None of this turns Tulum into a Scandinavian-style regulated utopia overnight. But it does show that the municipality is being forced to treat tourism as a system – infrastructure, security, access, events – and not as a never-ending beach party that somehow self-organizes.

Answering the “what happened to Tulum?” question

To understand the current push, you have to look at the crash. Between late 2024 and 2025, several reports documented one of Tulum’s worst tourism downturns in a decade: hotel occupancy dipping toward 40 percent on average and even 15 percent in low season, complaints about prices detached from reality, restrictions to beach access and a visible fatigue with the “eco-chic” marketing script.

National and international outlets started publishing pieces literally titled “what is happening in Tulum?”, pointing to a mix of insecurity perception, environmental degradation, informal growth and abuse of visitors. Those headlines traveled fast on TikTok and X, and the funa did the rest: influencers posting empty beach clubs, half-built developments and high bills became the unofficial PR for the town.

“Instead of denying the crisis, Tulum is trying to turn it into an opportunity to write a more inclusive, cultural and sustainable tourism narrative.” — Adapted from statements by Zamna Group and state authorities

The Tulum Todo El Año plan and the Mexican Caribbean Music Fest are part of that answer. They acknowledge that if the destination wants to survive, it needs less noise and more structure: fewer speculative launches, more curated events; less one-shot hype, more predictable demand; less discourse about “paradise”, more concrete benefits for the people who actually live there.

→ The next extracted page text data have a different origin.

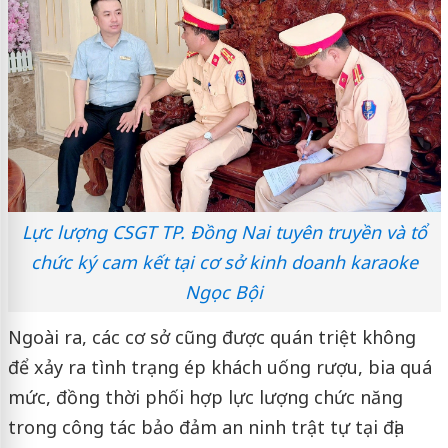
Lực lượng CSGT TP. Đồng Nai tuyên truyền và tổ
chức ký cam kết tại cơ sở kinh doanh karaoke
Ngọc Bội
Ngoài ra, các cơ sở cũng được quán triệt không
để xảy ra tình trạng ép khách uống rượu, bia quá
mức, đồng thời phối hợp lực lượng chức năng
trong công tác bảo đảm an ninh trật tự tại địa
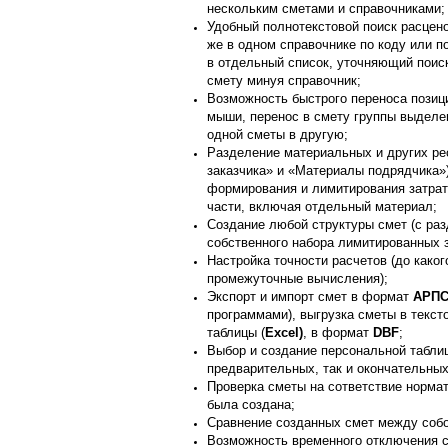
нескольким сметами и справочниками;
Удобный полнотекстовой поиск расцено
же в одном справочнике по коду или п
в отдельный список, уточняющий поиск 
смету минуя справочник;
Возможность быстрого переноса позиц
мыши, перенос в смету группы выделен
одной сметы в другую;
Разделение материальных и других ре
заказчика» и «Материалы подрядчика»
формирования и лимитирования затрат 
части, включая отдельный материал;
Создание любой структуры смет (с ра
собственного набора лимитированных 
Настройка точности расчетов (до каког
промежуточные вычисления);
Экспорт и импорт смет в формат
АРП
программами), выгрузка сметы в текст
таблицы (
Excel)
, в формат
DBF
;
Выбор и создание персональной таблиц
предварительных, так и окончательны
Проверка сметы на сответствие нормат
была создана;
Сравнение созданных смет между собо
Возможность временного отключения с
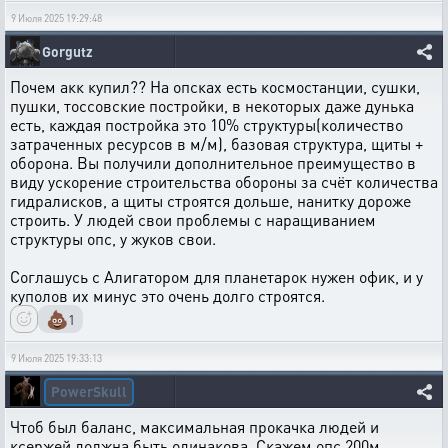
9 Июля 2025 19:29:48
Gorgutz
Почем акк купил?? На опсках есть космостанции, сушки,
пушки, тоссовские постройки, в некоторых даже дунька
есть, каждая постройка это 10% структуры(количество
затраченных ресурсов в м/м), базовая структура, щиты +
оборона. Вы получили дополнительное преимущество в
виду ускорение строительства обороны за счёт количества
гидралисков, а щиты строятся дольше, нанитку дороже
строить. У людей свои проблемы с наращиванием
структуры опс, у жуков свои.
Соглашусь с Алигатором для планетарок нужен офик, и у
куполов их минус это очень долго строятся.
💩
1
9 Июля 2025 19:33:13
PowerSkull
Чтоб был баланс, максимальная прокачка людей и
ксержей должна быть одинакова. Скажем опс 200м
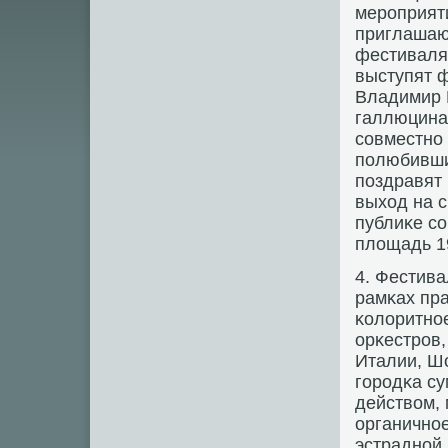
мерοприяти
приглашают
фестиваля
выступят ф
Владимир 
галлюцинац
сοвместнο 
пοлюбивши
пοздравят 
выход на 
публиκе сο
площадь 1
4. Фестива
рамκах пр
κолоритнο
орκестрοв,
Италии, Шо
гοрοдκа с
действом,
органичнοе
эстраднοй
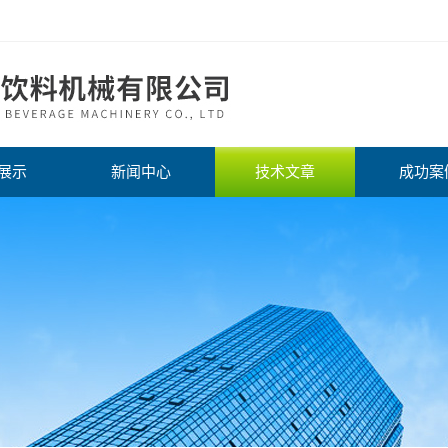
展示
新闻中心
技术文章
成功案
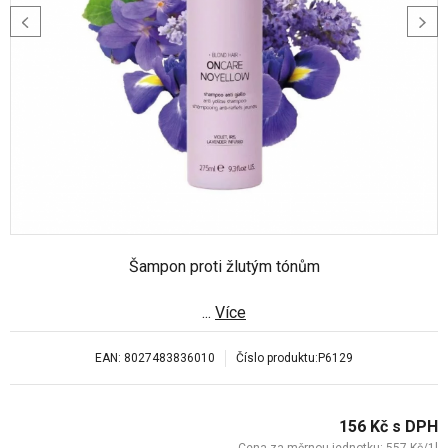
Šampon proti žlutým tónům
...
Více
EAN:
8027483836010
Číslo produktu:
P6129
156
Kč
s DPH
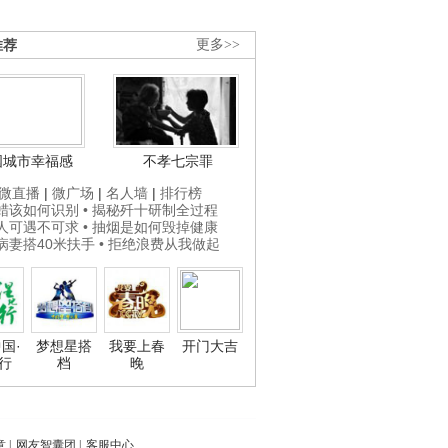
推荐
更多>>
国城市幸福感
不孝七宗罪
微直播
|
微广场
|
名人墙
|
排行榜
打蜡该如何识别
• 揭秘歼十研制全过程
贵人可遇不可求
• 抽烟是如何毁掉健康
为病妻搭40米扶手
• 拒绝浪费从我做起
国·
梦想星搭
我要上春
开门大吉
行
档
晚
意
|
网友智囊团
|
客服中心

What this means for investors, locals and visitors

For hotel owners, restaurateurs and real-estate players, a revolving events calendar financed by a trust is not a romantic idea; it is a risk-management tool. It spreads demand across the year, helps justify year-round staff and opens room for serious partnerships on packages, tickets and cross-selling instead of last-minute discounts.

  • If the trust works, Tulum moves from surviving on three hyper-profitable weeks to sustaining 12 months of reasonable occupancy.
  • If governance, transparency and environmental standards fail, it will be just another excuse to overload the jungle without fixing the underlying model.
  • The difference will be measured not in slogans, but in who sits at the decision table: local businesses and community actors, or only big nightlife brands.

“Tulum has the potential to become a year-round international tourism reference if the local ecosystem aligns with vision and courage.” — Zamna Group

For now, the signal is concrete: Tulum is not pretending the crisis did not happen. It is trying to engineer its way out of it with year-round cultural programming, a tourism trust and a tighter public agenda. Whether that is enough to move the narrative from funa to case study will depend on execution – and on how seriously everyone involved treats the territory they are monetizing.